CHILDHOOD obesity is one of the biggest challenges Scotland faces as we try to turn around our nation's poor health record.

According to a Royal College of Paediatrics and Child Health (RCPCH) report this year, 28% of children in Scotland are either overweight or obese.

Other figures have shown that more than two in ten children in primary one face the same risk.

Politicians have long called for a greater emphasis on physical education at school, but there is now a belated focus on the sugar and fat content in what we eat and drink.

Of course it is important for each adult to think responsibly about the food they, and their children eat. However, the companies behind unhealthy foods must also face up to their own responsibilities, just as tobacco and alcohol companies have been forced to do. As such, the UK Government’s levy on sugary drink producers may be a limited measure to tackle the obesity crisis, but it should at least have the welcome effect of shifting the conversation onto the regulation of products.

However, while recent developments are welcome, all public bodies that provide services involving children must do their bit to ensure that nutrition is promoted.

In theory, North Lanarkshire council takes children’s health very seriously. The “healthy eating” part of its website states: “Your child's growth, development and educational needs are important to us. A healthy and nutritious diet helps to contribute to their overall growth and decreases the risk of obesity and other health problems.” So far, so good.

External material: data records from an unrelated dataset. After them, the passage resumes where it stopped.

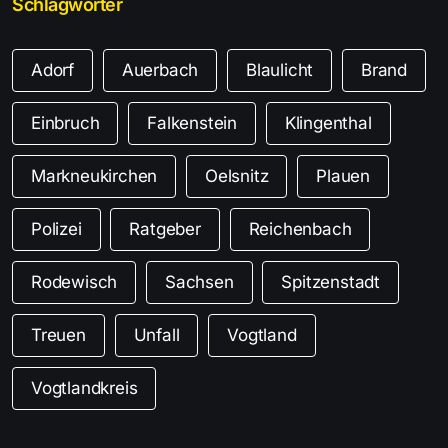
Schlagwörter
Adorf
Auerbach
Blaulicht
Brand
Einbruch
Falkenstein
Klingenthal
Markneukirchen
Oelsnitz
Plauen
Polizei
Ratgeber
Reichenbach
Rodewisch
Sachsen
Spitzenstadt
Treuen
Unfall
Vogtland
Vogtlandkreis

In practice, however, the same council allowed multinational dairy firm Muller to enter a primary school and carry out a consumer test of its strawberry and chocolate milkshakes.

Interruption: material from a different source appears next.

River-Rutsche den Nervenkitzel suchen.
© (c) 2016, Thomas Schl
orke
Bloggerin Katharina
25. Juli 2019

The danger with such a practice is obvious: pupils as young as five could develop a taste for sugary drinks, rather than healthy alternatives which should be the focus.

The product test also raises the question of how many food and drink companies have been given access to pupils from councils across the country. Ministers, in conjunction with COSLA, need to review the guidance in this area and ensure that local authorities enable, rather than harm, healthy eating messages.